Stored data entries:
○ ○ ○

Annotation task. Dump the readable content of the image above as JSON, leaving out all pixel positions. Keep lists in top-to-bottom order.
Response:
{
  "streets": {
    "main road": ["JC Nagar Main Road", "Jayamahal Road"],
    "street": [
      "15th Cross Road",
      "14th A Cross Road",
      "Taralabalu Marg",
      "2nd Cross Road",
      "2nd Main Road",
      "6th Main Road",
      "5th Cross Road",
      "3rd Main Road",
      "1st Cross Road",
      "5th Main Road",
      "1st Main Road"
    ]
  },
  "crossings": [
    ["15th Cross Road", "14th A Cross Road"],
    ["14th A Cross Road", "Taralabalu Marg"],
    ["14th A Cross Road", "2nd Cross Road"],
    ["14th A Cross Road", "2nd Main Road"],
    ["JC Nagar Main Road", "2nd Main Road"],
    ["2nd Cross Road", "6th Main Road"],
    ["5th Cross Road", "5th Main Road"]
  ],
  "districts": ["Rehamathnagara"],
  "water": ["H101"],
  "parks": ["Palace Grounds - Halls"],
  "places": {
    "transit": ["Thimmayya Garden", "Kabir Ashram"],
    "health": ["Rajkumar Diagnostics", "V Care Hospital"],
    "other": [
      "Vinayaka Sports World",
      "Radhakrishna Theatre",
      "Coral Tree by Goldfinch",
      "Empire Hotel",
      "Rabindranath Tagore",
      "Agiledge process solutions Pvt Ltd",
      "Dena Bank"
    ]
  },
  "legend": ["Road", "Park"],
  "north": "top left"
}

○ ○ ○

▸ WORK TASK
All entries should be restated word for word.

▸ EXERCISE SOLUTION
Annotation task. Dump the readable content of the image above as JSON, leaving out all pixel positions. Keep lists in top-to-bottom order.
Response:
{
  "streets": {
    "main road": ["JC Nagar Main Road", "Jayamahal Road"],
    "street": [
      "15th Cross Road",
      "14th A Cross Road",
      "Taralabalu Marg",
      "2nd Cross Road",
      "2nd Main Road",
      "6th Main Road",
      "5th Cross Road",
      "3rd Main Road",
      "1st Cross Road",
      "5th Main Road",
      "1st Main Road"
    ]
  },
  "crossings": [
    ["15th Cross Road", "14th A Cross Road"],
    ["14th A Cross Road", "Taralabalu Marg"],
    ["14th A Cross Road", "2nd Cross Road"],
    ["14th A Cross Road", "2nd Main Road"],
    ["JC Nagar Main Road", "2nd Main Road"],
    ["2nd Cross Road", "6th Main Road"],
    ["5th Cross Road", "5th Main Road"]
  ],
  "districts": ["Rehamathnagara"],
  "water": ["H101"],
  "parks": ["Palace Grounds - Halls"],
  "places": {
    "transit": ["Thimmayya Garden", "Kabir Ashram"],
    "health": ["Rajkumar Diagnostics", "V Care Hospital"],
    "other": [
      "Vinayaka Sports World",
      "Radhakrishna Theatre",
      "Coral Tree by Goldfinch",
      "Empire Hotel",
      "Rabindranath Tagore",
      "Agiledge process solutions Pvt Ltd",
      "Dena Bank"
    ]
  },
  "legend": ["Road", "Park"],
  "north": "top left"
}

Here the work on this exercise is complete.